+++ Excerpt provided +++

Class ArffLoader.ArffReader

java.lang.Object
weka.core.converters.ArffLoader.ArffReader
All Implemented Interfaces:
RevisionHandler
Enclosing class:
ArffLoader

public static class ArffLoader.ArffReader extends Object implements RevisionHandler
Reads data from an ARFF file, either in incremental or batch mode.

Typical code for batch usage:

 BufferedReader reader =
   new BufferedReader(new FileReader("/some/where/file.arff"));
 ArffReader arff = new ArffReader(reader);
 Instances data = arff.getData();
 data.setClassIndex(data.numAttributes() - 1);
 
Typical code for incremental usage:
 BufferedReader reader =
   new BufferedReader(new FileReader("/some/where/file.arff"));
 ArffReader arff = new ArffReader(reader, 1000);
 Instances data = arff.getStructure();
 data.setClassIndex(data.numAttributes() - 1);
 Instance inst;
 while ((inst = arff.readInstance(data)) != null) {
   data.add(inst);
 }
 
Version:
$Revision: 14509 $
Author:
Eibe Frank (eibe@cs.waikato.ac.nz), Len Trigg (trigg@cs.waikato.ac.nz), fracpete (fracpete at waikato dot ac dot nz)
  • Constructor Details

    • ArffReader

      public ArffReader(Reader reader) throws IOException
      Reads the data completely from the reader. The data can be accessed via the getData() method.
      Parameters:
      reader - the reader to use
      Throws:
      IOException - if something goes wrong
      See Also:
    • ArffReader

      public ArffReader(Reader reader, int capacity) throws IOException
      Throws:
      IOException
    • ArffReader

      public ArffReader(Reader reader, int capacity, boolean batch) throws IOException
      Reads only the header and reserves the specified space for instances. Further instances can be read via readInstance().

+++ Extracted entries +++

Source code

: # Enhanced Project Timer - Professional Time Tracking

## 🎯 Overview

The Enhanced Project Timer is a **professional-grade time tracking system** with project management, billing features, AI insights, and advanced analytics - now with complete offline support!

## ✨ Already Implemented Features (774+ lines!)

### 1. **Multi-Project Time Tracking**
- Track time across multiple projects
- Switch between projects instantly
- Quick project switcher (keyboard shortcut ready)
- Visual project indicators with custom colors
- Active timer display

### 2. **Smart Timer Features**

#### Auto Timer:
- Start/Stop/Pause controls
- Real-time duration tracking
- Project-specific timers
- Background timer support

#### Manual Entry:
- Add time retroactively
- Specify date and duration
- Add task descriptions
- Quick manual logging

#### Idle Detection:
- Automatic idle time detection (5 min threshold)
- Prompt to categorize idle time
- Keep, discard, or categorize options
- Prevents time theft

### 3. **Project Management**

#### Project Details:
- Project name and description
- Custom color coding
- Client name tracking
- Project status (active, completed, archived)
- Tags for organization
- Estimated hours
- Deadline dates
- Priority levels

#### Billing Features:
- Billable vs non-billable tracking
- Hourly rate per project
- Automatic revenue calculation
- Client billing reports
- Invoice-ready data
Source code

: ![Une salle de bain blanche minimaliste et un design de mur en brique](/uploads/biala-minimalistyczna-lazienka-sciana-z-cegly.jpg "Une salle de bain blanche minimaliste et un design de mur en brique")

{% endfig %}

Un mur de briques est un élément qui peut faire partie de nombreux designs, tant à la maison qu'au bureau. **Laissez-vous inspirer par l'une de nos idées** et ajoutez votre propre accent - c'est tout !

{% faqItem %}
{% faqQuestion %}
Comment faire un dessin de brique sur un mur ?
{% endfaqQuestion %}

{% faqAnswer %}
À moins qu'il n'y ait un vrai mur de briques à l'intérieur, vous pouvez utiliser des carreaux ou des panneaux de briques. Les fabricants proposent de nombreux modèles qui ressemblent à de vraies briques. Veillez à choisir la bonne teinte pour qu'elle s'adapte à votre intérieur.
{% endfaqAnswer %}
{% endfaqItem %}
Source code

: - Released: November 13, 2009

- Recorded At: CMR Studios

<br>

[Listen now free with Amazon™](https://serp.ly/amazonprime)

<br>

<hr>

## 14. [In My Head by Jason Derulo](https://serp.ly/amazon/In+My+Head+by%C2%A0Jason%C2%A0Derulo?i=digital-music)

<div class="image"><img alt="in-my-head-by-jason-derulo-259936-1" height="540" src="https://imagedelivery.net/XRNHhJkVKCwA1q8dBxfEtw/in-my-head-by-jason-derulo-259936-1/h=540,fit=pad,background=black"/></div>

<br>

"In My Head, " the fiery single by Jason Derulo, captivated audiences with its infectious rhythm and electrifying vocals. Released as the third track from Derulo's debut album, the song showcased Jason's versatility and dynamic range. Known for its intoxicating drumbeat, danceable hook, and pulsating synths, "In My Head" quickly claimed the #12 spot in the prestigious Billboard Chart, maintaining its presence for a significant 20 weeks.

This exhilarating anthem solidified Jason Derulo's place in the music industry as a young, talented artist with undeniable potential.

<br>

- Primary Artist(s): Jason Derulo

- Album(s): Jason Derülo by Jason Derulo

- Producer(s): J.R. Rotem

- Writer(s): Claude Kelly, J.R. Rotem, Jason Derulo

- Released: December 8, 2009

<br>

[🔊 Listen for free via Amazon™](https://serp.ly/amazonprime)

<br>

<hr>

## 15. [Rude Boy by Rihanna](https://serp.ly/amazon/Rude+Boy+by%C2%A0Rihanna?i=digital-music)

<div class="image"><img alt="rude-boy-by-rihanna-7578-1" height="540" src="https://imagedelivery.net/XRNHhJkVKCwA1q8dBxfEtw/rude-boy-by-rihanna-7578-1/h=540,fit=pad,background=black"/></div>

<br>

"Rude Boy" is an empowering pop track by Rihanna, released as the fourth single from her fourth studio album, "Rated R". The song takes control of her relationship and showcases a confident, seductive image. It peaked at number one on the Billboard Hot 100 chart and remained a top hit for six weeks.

+++

→ What this exercise asks:
1. Transcribe the part of the ArffReader documentation starting with "public ArffReader(Reader reader) throws IOException" and going on through "the getData() method.".
2. According to the ArffReader documentation, in which two modes can the class read data from an ARFF file?
The items are not needed here.

→ Outputs for the tasks:
1.
public ArffReader(Reader reader) throws IOException
      Reads the data completely from the reader. The data can be accessed via the getData() method.

2. Incremental mode or batch mode.